▸ **Work required**
Print the entries below word for word; the pictures stay out of your copy.

▸ **Provided records**

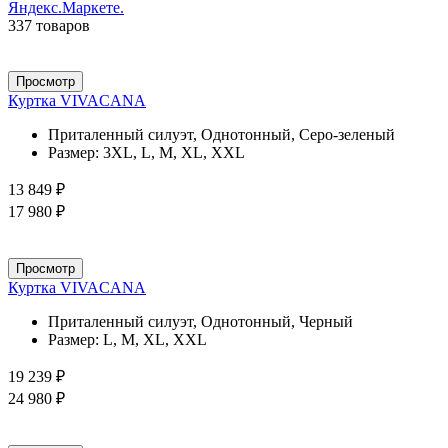
337 товаров
Просмотр
Куртка VIVACANA
Приталенный силуэт, Однотонный, Серо-зеленый
Размер:
3XL, L, M, XL, XXL
13 849 ₽
17 980 ₽
Просмотр
Куртка VIVACANA
Приталенный силуэт, Однотонный, Черный
Размер:
L, M, XL, XXL
19 239 ₽
24 980 ₽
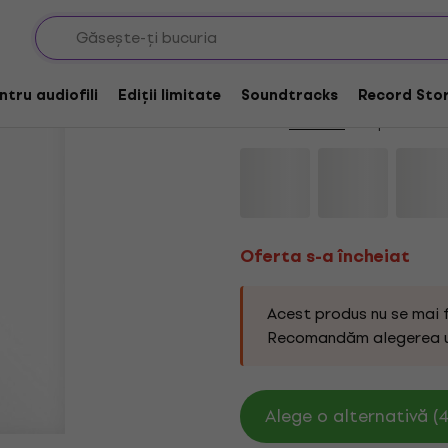
Oferta s-a încheiat
Carcass - Torn Arter
entru audiofili
Ediții limitate
Soundtracks
Record Stor
Marcă:
Carcass
Cod produs:
11
Oferta s-a încheiat
Acest produs nu se mai 
Recomandăm alegerea 
Alege o alternativă (4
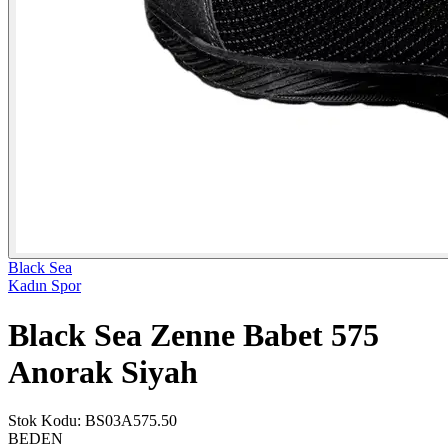
Black Sea
Kadın Spor
Black Sea Zenne Babet 575
Anorak Siyah
Stok Kodu
:
BS03A575.50
BEDEN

▸ **Solution for this exercise**
337 товаров
Просмотр
Куртка VIVACANA
Приталенный силуэт, Однотонный, Серо-зеленый
Размер:
3XL, L, M, XL, XXL
13 849 ₽
17 980 ₽
Просмотр
Куртка VIVACANA
Приталенный силуэт, Однотонный, Черный
Размер:
L, M, XL, XXL
19 239 ₽
24 980 ₽
Oferta s-a încheiat
Carcass - Torn Arter
entru audiofili
Ediții limitate
Soundtracks
Record Stor
Marcă:
Carcass
Cod produs:
11
Oferta s-a încheiat
Acest produs nu se mai 
Recomandăm alegerea 
Alege o alternativă (4
Black Sea
Kadın Spor
Black Sea Zenne Babet 575
Anorak Siyah
Stok Kodu
:
BS03A575.50
BEDEN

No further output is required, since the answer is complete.